Johnny Rotten, de Sex Pistols, en una de sus habituales muecas.Foto: Jaizki Fontaneda
Vitoria. Tercer y último día del Azkena Rock Festival y el ambiente a primera hora se notaba cansado. A eso se le unió que en un certamen donde ya habían estado el sol, las nubes y la lluvia sólo faltaba el viento norte y, por tanto, el frío. Pero éste tampoco quiso perderse la fiestas, así que a media tarde era difícil ver a alguien en camiseta. Lo único que podía levantar aquello era una serie de conciertos de esos que reconcilian a cualquier con el mundo y de eso, ayer en Mendizabala, hubo mucho y de calidad.
La cabeza aún estaba en la recta final de esta segunda jornada protagonizada por los Sex Pistols en lo que, si nada cambia, fue su último concierto de la presente gira de reunificación -¿habrá más?-. La actuación tuvo su miga, tanto en el fondo como en las formas.
En lo primero, el show de los Pistols está muy bien montado. Sonido potente; un set list que el personal se conoce al dedillo porque, entre otras cosas, no es que el grupo tenga muchas canciones; una puesta en escena sencilla pero consistente... En definitiva, un concierto más que aceptable más allá de que el paso de los años se note. Es más, Steve Jones, Glen Matlock y Paul Cook (impresionante a la batería) tuvieron momentos realmente grandes. Sería interesante verles a ellos solos, sin la rémora de Rotten. El problema es: ¿y dónde estuvo el punk? Temas que en realidad no llegan casi a los dos minutos terminaron sonando seis, hubo demasiados parones y Rotten, que consultó continuamente el libro con las letras, se empeñó demasiado en hacer juegos corales con el público.

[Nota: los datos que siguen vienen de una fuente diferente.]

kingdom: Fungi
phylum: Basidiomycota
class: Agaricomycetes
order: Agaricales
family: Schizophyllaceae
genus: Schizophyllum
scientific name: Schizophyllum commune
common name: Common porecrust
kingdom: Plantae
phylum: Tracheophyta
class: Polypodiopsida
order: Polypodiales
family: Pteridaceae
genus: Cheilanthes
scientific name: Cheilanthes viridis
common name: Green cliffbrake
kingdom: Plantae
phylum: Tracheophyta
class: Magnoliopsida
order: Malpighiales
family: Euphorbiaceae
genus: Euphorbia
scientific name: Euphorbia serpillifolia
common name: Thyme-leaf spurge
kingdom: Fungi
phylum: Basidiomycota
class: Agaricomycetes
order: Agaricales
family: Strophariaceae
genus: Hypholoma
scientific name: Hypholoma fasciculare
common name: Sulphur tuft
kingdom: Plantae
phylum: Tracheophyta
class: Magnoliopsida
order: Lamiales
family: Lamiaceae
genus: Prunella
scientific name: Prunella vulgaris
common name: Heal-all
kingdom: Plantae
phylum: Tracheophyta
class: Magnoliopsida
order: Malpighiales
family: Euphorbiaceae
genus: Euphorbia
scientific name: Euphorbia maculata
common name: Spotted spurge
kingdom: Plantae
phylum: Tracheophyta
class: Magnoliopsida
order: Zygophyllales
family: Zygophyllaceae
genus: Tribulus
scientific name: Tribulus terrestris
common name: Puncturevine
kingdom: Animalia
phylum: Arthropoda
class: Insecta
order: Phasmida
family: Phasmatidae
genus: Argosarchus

Después estuvo el tema de las formas. Aquí hay que señalar varias cosas. La primera, que a Johnny le lanzaron un teléfono móvil que le impactó en plena cara. El golpe estuvo cerca de costar la suspensión del concierto. La segunda, que Rotten se empecinó en cambiar de nombre a Gasteiz y lanzar vivas a España, hasta que, con muy buen criterio, Matlock le recordó que estaban en Vitoria y que dijese algo de los vascos. La tercera, que en contra de lo que hicieron Blind Melon mencionando a la memoria de Shannon Hoon, de Sid Vicious ni palabra.
dúo excepcional Ayer también hubo momento legendario, con el señor John Cale, un maestro. Tuvo su momento jazzero, sus guiños al pop y su lado más rockero. Lo hizo casi todo sin despeinarse. A sus acompañantes les faltó aportar algo más a la actuación, pero en líneas generales, el cantante, compositor, pianista y guitarrista demostró que donde hay calidad y ganas por investigar que se quite todo lo demás.
Es cierto, no obstante, que el ritmo había bajado un poco con Cale sobre el escenario grande. Pero para remediar eso ya estaba Orange Goblin, en lo que fue el estreno del grupo británico no ya en el Azkena Rock Festival, si no también en el Estado.
Otra vez con el espíritu arriba, llegó el turno del ex Guns and Roses y actual miembro de Velvet Revolver, Duff McKagan y su Loaded. El combo empezó un poco frío y con un sonido un tanto malo. Pero fueron de menos a más y, en realidad, todo terminó cuando mejor lo estaba haciendo el grupo, con bajada de McKagan al público incluida.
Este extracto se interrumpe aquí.